Delicate Currency Dance
President Obama calls yuan "undervalued" while respecting Chinese sovereignty. Bloomberg quotes: "It’s my estimation that the renminbi is undervalued and that China’s own decision in previous years to begin to move towards a more market-oriented approach is the right one ... China rightly sees the issue of currency as a sovereign issue ... I think they are resistant to international pressure when it comes to them making decisions on their currency policy and monetary policy."
Chinese President publicly rejects "outside pressure," but seen as still moving towards shift. W. Post: "Hu ... told President Obama that China is reviewing its currency policy. But he stressed that any modification 'will not be advanced by outside pressure,' ... Jin Canrong, deputy dean of the School of International Studies in Beijng, said Hu's comments establish the political groundwork at home in China for an eventual revaluation by telling his 'domestic audience' that China won't shift its policy to please foreigners but for its own reasons."

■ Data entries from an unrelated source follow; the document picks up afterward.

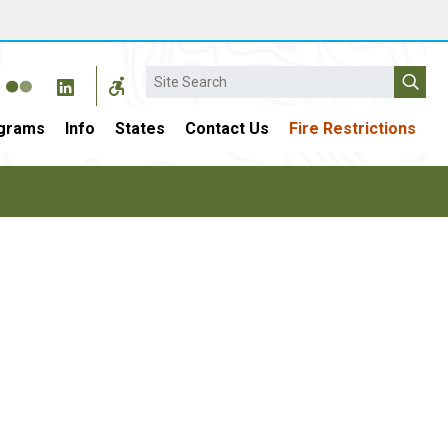
Search
grams
Info
States
Contact Us
Fire Restrictions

NYT edit board approves of soft-touch approach for now but calls for ramped up multilateral pressure on China: "The best forum is coming in June when the leaders of the world’s biggest economies gather at the Group of 20 meeting in Toronto. They need to use that occasion to tell China, in no uncertain terms, that it cannot keep building up its own economy by undercutting the rest of the world’s exports."
Breakfast Sides
Former Blue Dogs-turned-lobbyists start nonprofit to further Blue Dog goals, reports Roll Call.
Will AEI fire Norm Ornstein too, after this W. Post op-ed? "This president is a mainstream, pragmatic moderate, operating in the center of American politics; center-left, perhaps, but not left of center. The most radical president in American history? Does Newt Gingrich, a PhD in history, really believe that [expletive]?"